"The new major release intends to address limitations that platform teams have cited, specifically that whilst the tool excels at enabling infrastructure self-service, there is still a division between the infrastructure and applications which need to be dealt with seperately. Crossplane 2.0 adds application support, so platform teams can now provide a single YAML manifest to deploy an application and the infrastructure it needs."
"On top of adding support for applications in version 2, another substantial change enables compositions (a template for creating multiple Kubernetes resources as a single composite resource) to include any Kubernetes resource, not just infrastructure managed by Crossplane.

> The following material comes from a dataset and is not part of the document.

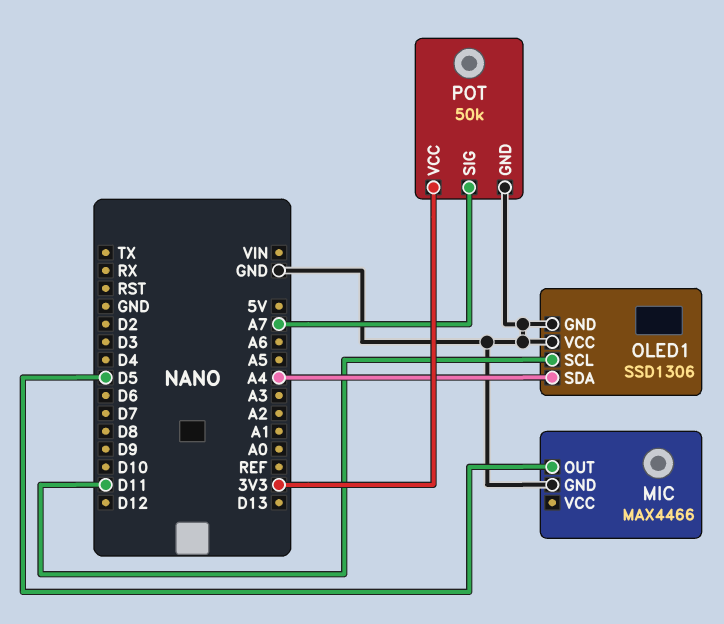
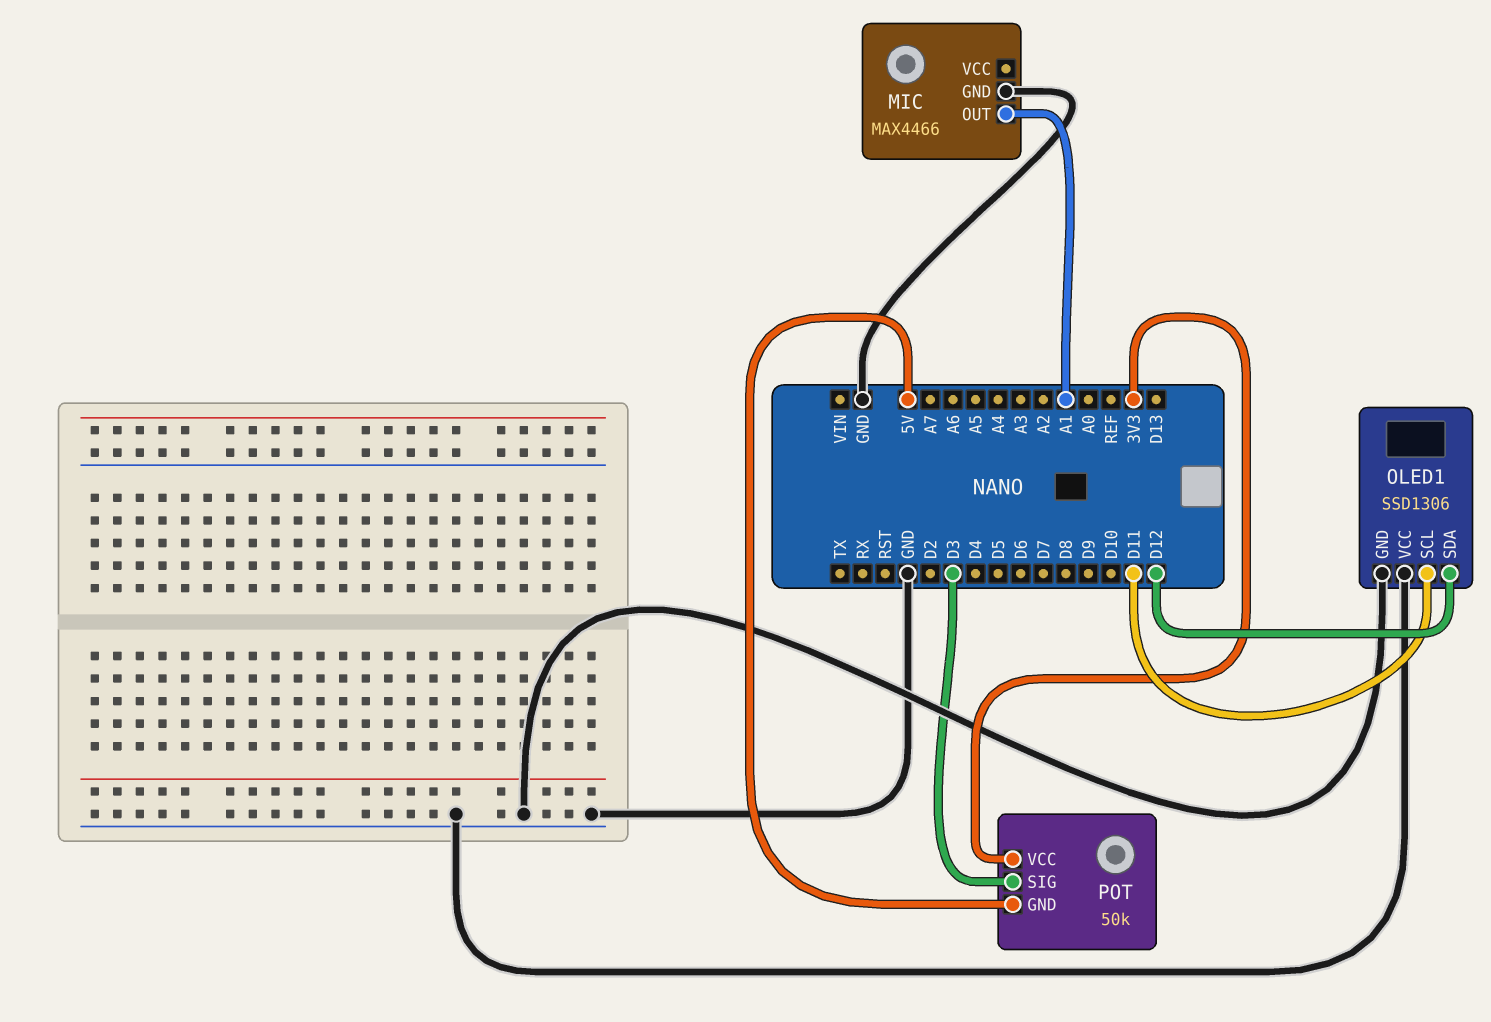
MIC pin OUT: D5 -> A1
OLED1 pin SDA: A4 -> D12
POT pin GND: GND -> 5V
POT pin SIG: A7 -> D3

This enhancement, documented in a page describing what's new in v2, allows platform teams to develop unified abstractions that provision databases, configure networking, deploy applications, and establish monitoring within a single composite resource definition."
"The Crossplane open-source project has announced the release of version 2.0, an upgrade that moves the project from managing only cloud infrastructure to more comprehensive application and infrastructure orchestration. Some architectural changes have also been made to simplify platform engineering workflows and expand the project's original scope. First created in 2018, Crossplane brings Kubernetes-style APIs to cloud resource management, so that engineers can manage public cloud infrastructure directly in Kubernetes, through Kubernetes CRDs (Custom Resource Definitions)."
Crossplane 2.0 expands the project's scope from cloud infrastructure management to combined application and infrastructure orchestration. Crossplane uses Kubernetes-style APIs and CRDs to let engineers manage public cloud resources directly within Kubernetes. Version 2.0 adds application support so teams can provide a single YAML manifest to deploy an application and its required infrastructure, such as databases, security groups, and ingress. Compositions can now include any Kubernetes resource, enabling unified abstractions for provisioning, networking, deployment, and monitoring. The release also shifts to a namespace-first model, namespacing composite and managed resources by default to improve multi-tenancy and align with Kubernetes conventions.